*REQUIREMENT:*
An exact copy is needed of the lines in the entries below from the line with "Rapid Deployment" up to and including the line with "labor force. In", and of nothing else. Leave the pictures out.
↓↓↓
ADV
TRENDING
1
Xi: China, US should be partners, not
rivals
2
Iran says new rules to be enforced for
↑↑↑
↓↓↓
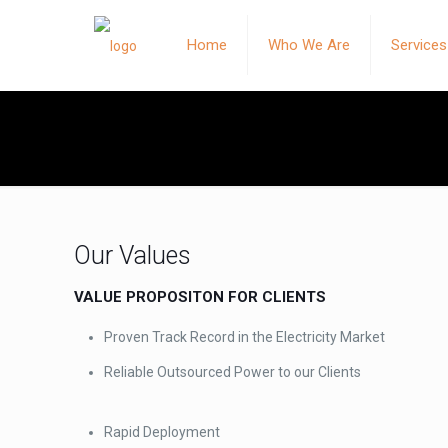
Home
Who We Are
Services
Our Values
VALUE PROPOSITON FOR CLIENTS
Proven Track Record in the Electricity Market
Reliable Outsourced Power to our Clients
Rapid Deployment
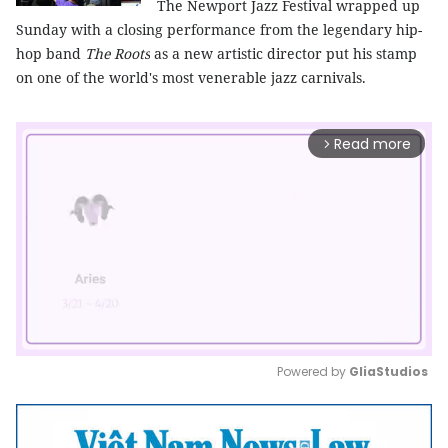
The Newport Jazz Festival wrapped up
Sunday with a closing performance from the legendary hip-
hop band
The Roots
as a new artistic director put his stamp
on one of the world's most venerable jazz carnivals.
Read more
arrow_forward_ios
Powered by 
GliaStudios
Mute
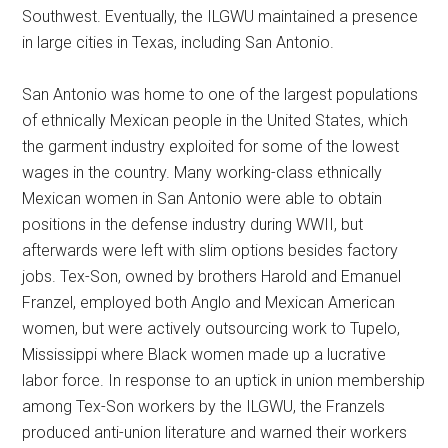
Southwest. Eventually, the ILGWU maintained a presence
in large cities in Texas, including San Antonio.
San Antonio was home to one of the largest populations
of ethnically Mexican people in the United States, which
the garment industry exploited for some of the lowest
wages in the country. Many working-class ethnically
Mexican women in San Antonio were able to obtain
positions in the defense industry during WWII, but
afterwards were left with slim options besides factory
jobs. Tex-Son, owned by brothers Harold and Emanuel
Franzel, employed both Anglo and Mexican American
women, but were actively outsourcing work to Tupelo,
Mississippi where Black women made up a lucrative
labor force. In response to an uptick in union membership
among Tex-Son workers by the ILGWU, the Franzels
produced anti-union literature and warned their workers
↑↑↑
*EXPECTED ANSWER:*
Rapid Deployment
The Newport Jazz Festival wrapped up
Sunday with a closing performance from the legendary hip-
hop band
The Roots
as a new artistic director put his stamp
on one of the world's most venerable jazz carnivals.
Read more
arrow_forward_ios
Powered by 
GliaStudios
Mute
Southwest. Eventually, the ILGWU maintained a presence
in large cities in Texas, including San Antonio.
San Antonio was home to one of the largest populations
of ethnically Mexican people in the United States, which
the garment industry exploited for some of the lowest
wages in the country. Many working-class ethnically
Mexican women in San Antonio were able to obtain
positions in the defense industry during WWII, but
afterwards were left with slim options besides factory
jobs. Tex-Son, owned by brothers Harold and Emanuel
Franzel, employed both Anglo and Mexican American
women, but were actively outsourcing work to Tupelo,
Mississippi where Black women made up a lucrative
labor force. In response to an uptick in union membership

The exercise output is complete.